District Attorney of Middlesex County, Massachusetts
- In office October 6, 1921 – December 19, 1922
- Preceded by: Nathan A. Tufts
- Succeeded by: Arthur Kenneth Reading

Personal details
- Born: April 15, 1879 Newton, Massachusetts
- Died: December 19, 1922 (aged 43) Newton, Massachusetts
- Party: Republican
- Relations: John Clarke Lee (grandfather)
- Alma mater: Harvard College Harvard Law School
- Occupation: Lawyer

= Endicott Peabody Saltonstall =

American attorney (1879–1922)

Endicott Peabody Saltonstall (April 15, 1879 – December 19, 1922) was an American attorney who served as District Attorney of Middlesex County, Massachusetts from 1921 to 1922.

==Early life==
Saltonstall was born on December 25, 1872, to Leverett and Rose Smith ( Lee) Saltonstall (a daughter of John Clarke Lee). He graduated Harvard College in 1894 and Harvard Law School in 1897. He played a few games for the Harvard Crimson football after spending a year on the freshman squad. On November 2, 1898, he married Elizabeth Baldwin Dupee in Brookline, Massachusetts.

==Career==
After law school, Saltonstall worked in the office of Nichols & Cobb in Boston. He then worked in the Boston Elevated Railway's legal department. From 1902 to 1905 he was affiliated with the firm of Richardson, Herrick & Neave. He then entered a partnership with Albert P. Carter and Robert G. Dodge. The partnership was dissolved in 1910. He later formed a partnership with Charles W. Blood.

===Political career===
From 1899 to 1904, Saltonstall was a member of the Newton, Massachusetts Board of Aldermen.

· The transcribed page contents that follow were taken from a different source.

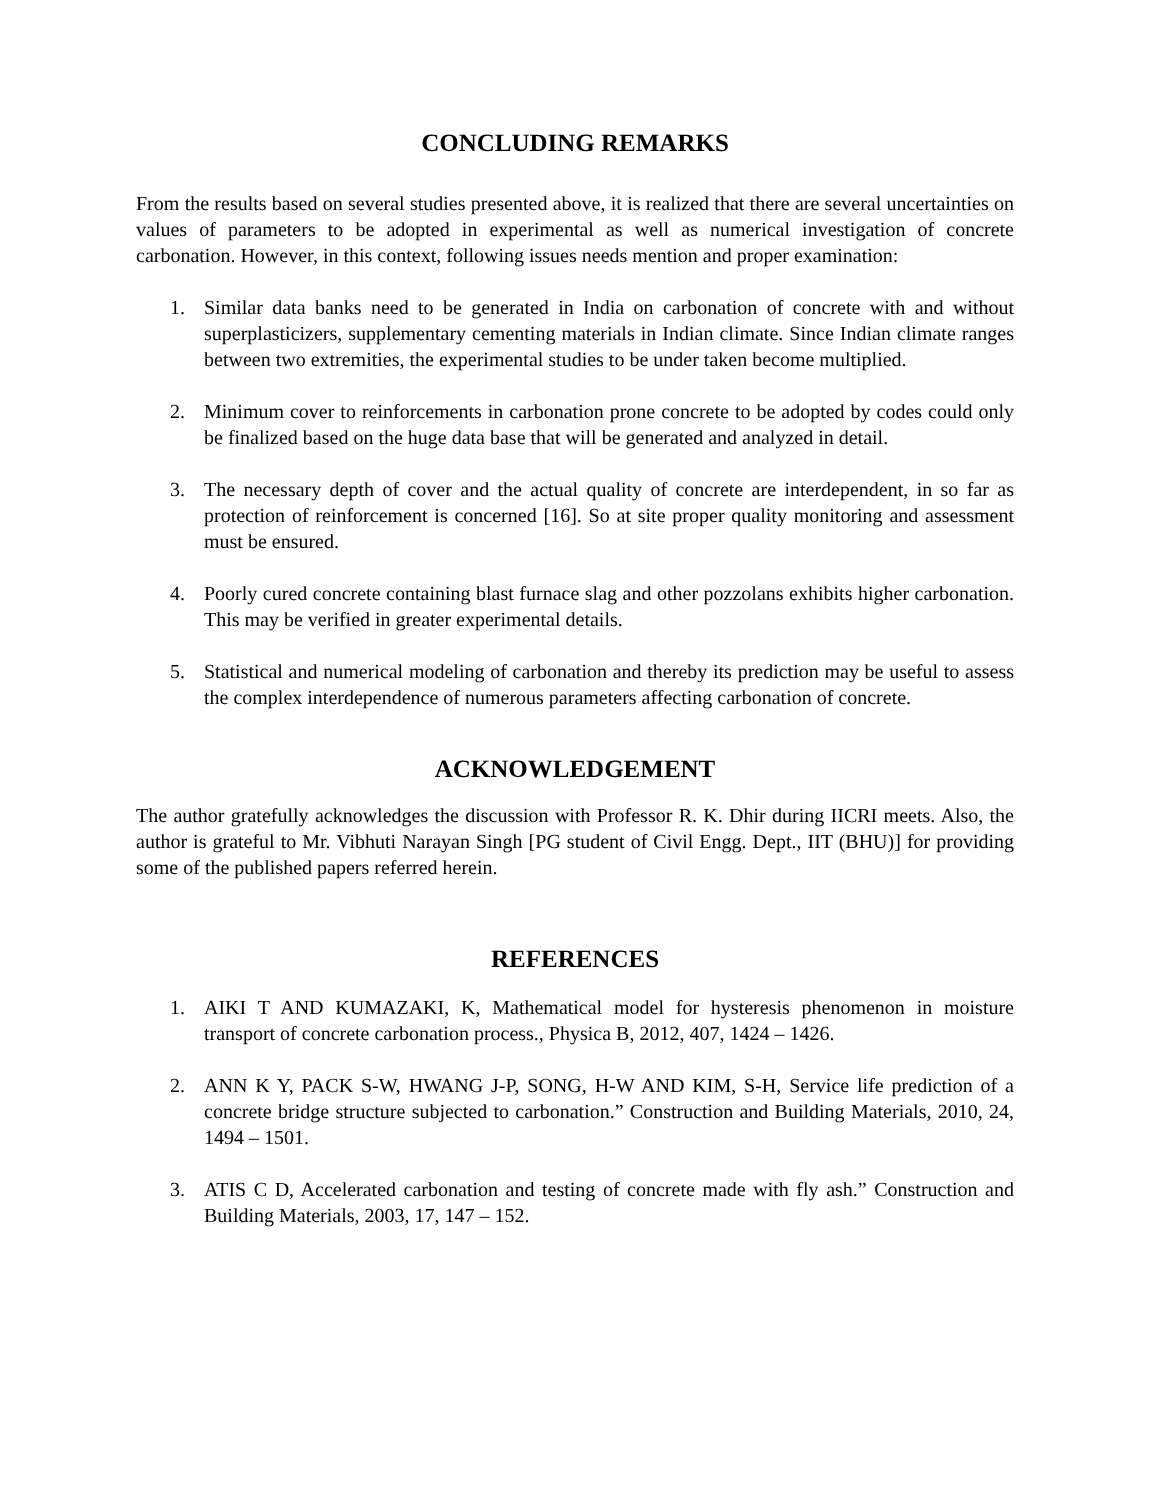CONCLUDING REMARKS
From the results based on several studies presented above, it is realized that there are several uncertainties on values of parameters to be adopted in experimental as well as numerical investigation of concrete carbonation. However, in this context, following issues needs mention and proper examination:
1. Similar data banks need to be generated in India on carbonation of concrete with and without superplasticizers, supplementary cementing materials in Indian climate. Since Indian climate ranges between two extremities, the experimental studies to be under taken become multiplied.
2. Minimum cover to reinforcements in carbonation prone concrete to be adopted by codes could only be finalized based on the huge data base that will be generated and analyzed in detail.
3. The necessary depth of cover and the actual quality of concrete are interdependent, in so far as protection of reinforcement is concerned [16]. So at site proper quality monitoring and assessment must be ensured.
4. Poorly cured concrete containing blast furnace slag and other pozzolans exhibits higher carbonation. This may be verified in greater experimental details.
5. Statistical and numerical modeling of carbonation and thereby its prediction may be useful to assess the complex interdependence of numerous parameters affecting carbonation of concrete.
ACKNOWLEDGEMENT
The author gratefully acknowledges the discussion with Professor R. K. Dhir during IICRI meets. Also, the author is grateful to Mr. Vibhuti Narayan Singh [PG student of Civil Engg. Dept., IIT (BHU)] for providing some of the published papers referred herein.
REFERENCES
1. AIKI T AND KUMAZAKI, K, Mathematical model for hysteresis phenomenon in moisture transport of concrete carbonation process., Physica B, 2012, 407, 1424 – 1426.
2. ANN K Y, PACK S-W, HWANG J-P, SONG, H-W AND KIM, S-H, Service life prediction of a concrete bridge structure subjected to carbonation.” Construction and Building Materials, 2010, 24, 1494 – 1501.
3. ATIS C D, Accelerated carbonation and testing of concrete made with fly ash.” Construction and Building Materials, 2003, 17, 147 – 152.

On October 5, 1921, Saltonstall was appointed District Attorney of Middlesex County by Governor Channing H. Cox. He succeeded Nathan A. Tufts, who had been removed from office for misconduct. He named his law partner Charles W. Blood as his first assistant and his nephew, Leverett Saltonstall, as second assistant. He was not a candidate in the 1922 election.

==Personal life==
Saltonstall was married to Elizabeth Baldwin Dupee, a daughter of William Richardson Dupee and Jeannie Ursula Dupee. Together, they were the parents of:

- Endicott Peabody Saltonstall (1900–1943), who married Ellen Edwards.
- Elizabeth Saltonstall (1900–1990), an art teacher.
- Florence Saltonstall (1913–1990), who died unmarried.

Saltonstall died suddenly on December 19, 1922, at his home in Newton from an attack of phlebitis. His widow died in October 1951.